StrangeLookingParasite · 30/12/2016 22:34

Some patronising wankers on here.

Well that's nice.

You say no.
For example, my MIL tried to insist I would stay at there house in the middle of nowhere immediately after having my son. I simply said that would not be happening, so it didn't.

DinosaursRoar · 30/12/2016 22:36

I remember your Christmas Eve event thread - you were told by so many MNers not to go and have a crap time and ruin your DCs routine on Christmas Eve so they were sleepy and grumpy on Christmas day - pretty much everyone said it was fine to refuse to go, and the money would be wasted either way as you'd hate it.

Why did you go?!

Time to tackle it - call her, do it tomorrow with your DH sat there and say "hi MIL, we've been talking about it and we've decided we don't want to go to the Father Christmas thing in December last year as we really thought it was a bit rubbish this year.
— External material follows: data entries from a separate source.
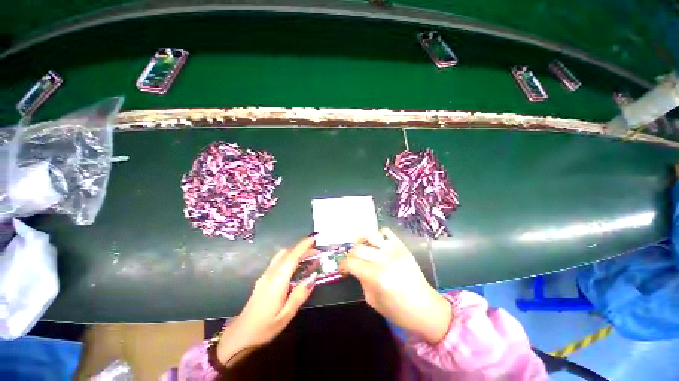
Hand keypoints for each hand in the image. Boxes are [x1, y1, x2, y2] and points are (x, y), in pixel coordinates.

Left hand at [217, 236, 317, 365]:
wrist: (239, 337)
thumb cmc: (264, 328)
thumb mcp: (286, 315)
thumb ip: (300, 294)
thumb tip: (313, 276)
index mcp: (277, 281)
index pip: (292, 257)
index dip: (303, 246)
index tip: (313, 238)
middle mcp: (270, 274)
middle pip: (286, 253)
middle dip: (302, 248)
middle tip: (316, 252)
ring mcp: (265, 275)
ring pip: (281, 256)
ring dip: (295, 252)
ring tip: (308, 258)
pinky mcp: (263, 279)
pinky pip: (278, 262)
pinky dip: (289, 258)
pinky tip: (296, 267)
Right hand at [340, 227, 451, 343]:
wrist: (426, 308)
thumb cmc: (398, 311)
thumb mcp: (373, 301)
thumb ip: (361, 281)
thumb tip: (355, 268)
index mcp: (376, 276)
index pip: (351, 263)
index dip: (342, 265)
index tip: (342, 269)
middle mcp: (384, 259)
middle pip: (358, 248)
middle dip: (350, 255)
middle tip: (352, 262)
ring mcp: (394, 250)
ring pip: (370, 235)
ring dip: (361, 241)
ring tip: (361, 248)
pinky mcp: (402, 246)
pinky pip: (386, 231)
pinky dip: (378, 235)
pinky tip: (376, 244)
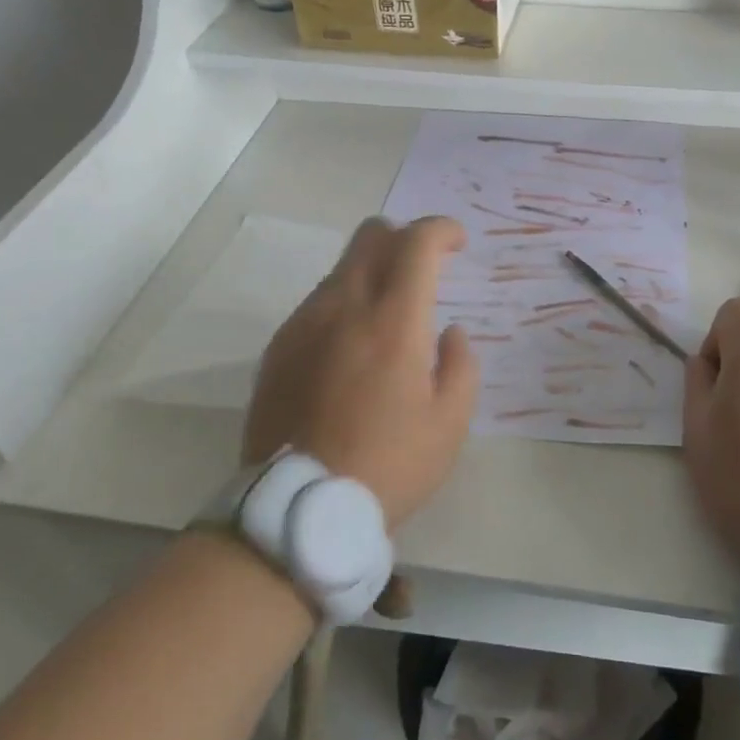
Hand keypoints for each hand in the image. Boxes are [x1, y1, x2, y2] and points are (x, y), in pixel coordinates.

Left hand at [242, 216, 477, 528]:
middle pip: (371, 235)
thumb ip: (460, 365)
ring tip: (387, 319)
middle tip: (423, 268)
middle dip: (404, 238)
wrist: (298, 509)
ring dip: (372, 273)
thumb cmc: (388, 465)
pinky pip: (317, 302)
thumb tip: (451, 333)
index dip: (442, 230)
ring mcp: (304, 323)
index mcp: (394, 321)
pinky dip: (343, 304)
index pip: (417, 243)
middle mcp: (345, 306)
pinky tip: (350, 348)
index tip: (457, 242)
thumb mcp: (449, 424)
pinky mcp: (279, 346)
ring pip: (342, 267)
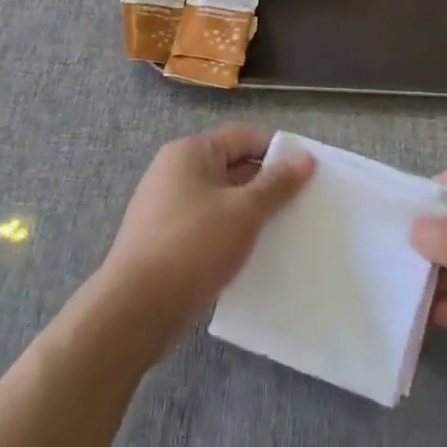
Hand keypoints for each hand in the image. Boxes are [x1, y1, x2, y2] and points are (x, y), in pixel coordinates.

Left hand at [98, 124, 313, 348]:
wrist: (136, 309)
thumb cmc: (194, 245)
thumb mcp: (244, 211)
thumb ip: (277, 183)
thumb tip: (305, 158)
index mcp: (191, 152)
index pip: (244, 137)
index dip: (278, 151)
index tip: (310, 172)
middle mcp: (175, 171)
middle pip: (233, 166)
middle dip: (268, 183)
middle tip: (304, 203)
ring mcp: (168, 206)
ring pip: (222, 199)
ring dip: (252, 212)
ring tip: (285, 229)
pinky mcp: (166, 238)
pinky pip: (209, 224)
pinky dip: (232, 233)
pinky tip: (255, 253)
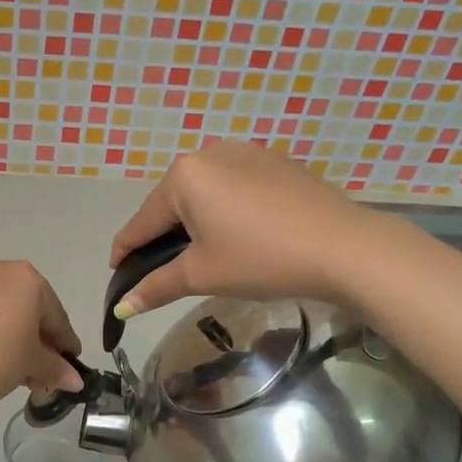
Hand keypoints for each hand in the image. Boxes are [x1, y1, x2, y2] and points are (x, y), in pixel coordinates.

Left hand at [0, 259, 85, 419]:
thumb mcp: (31, 365)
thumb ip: (56, 368)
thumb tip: (75, 380)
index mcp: (28, 278)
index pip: (58, 316)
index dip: (66, 346)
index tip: (71, 370)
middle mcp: (1, 272)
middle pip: (33, 312)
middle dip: (41, 345)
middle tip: (45, 377)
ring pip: (9, 315)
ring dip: (20, 343)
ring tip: (22, 377)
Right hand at [110, 141, 366, 317]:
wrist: (345, 247)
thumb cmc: (261, 259)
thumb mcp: (202, 275)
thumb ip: (156, 286)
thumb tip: (122, 308)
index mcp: (184, 176)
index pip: (142, 221)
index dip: (125, 251)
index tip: (116, 273)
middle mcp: (210, 152)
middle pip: (172, 203)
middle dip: (164, 236)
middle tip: (163, 271)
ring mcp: (247, 152)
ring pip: (205, 194)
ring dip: (196, 223)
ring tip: (203, 256)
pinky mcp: (276, 162)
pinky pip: (235, 188)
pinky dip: (227, 212)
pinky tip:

Can you get your money back as we won't be going, wish you'd asked us first." You don't need to worry about upsetting her as she doesn't care about upsetting you, so just do it.

Get it sorted. Stop going along with it. You say no, you mean it and don't go. You refuse to let her bully you.

Or come back next year about how she's ruined Christmas again, failing to see your part in this.

elvis86 · 30/12/2016 22:37

Omg oh/mil I am so pleased and excited! I just won the best prize ever, forgot I'd even entered that competition for that weekend away! Guess what it's for the first weekend in Dec!

I actually think this kind of advice isn't very good. Why tie yourself up in lying or worse, deliberately making plans so you're in unavailable? You're still affording the overbearing person the power to influence what you do. Much easier to just say you don't want to do what's being suggested - simple.

Lynnm63 · 30/12/2016 22:37

JUST SAY NO. KEEP SAYING NO. So she buys an outfit does she turn up Christmas morning and physically wrangle your child into it? Even if she did you could smear food or shit on it and have your child in what you want in a heartbeat.
No one can make you pay or make you turn up anywhere.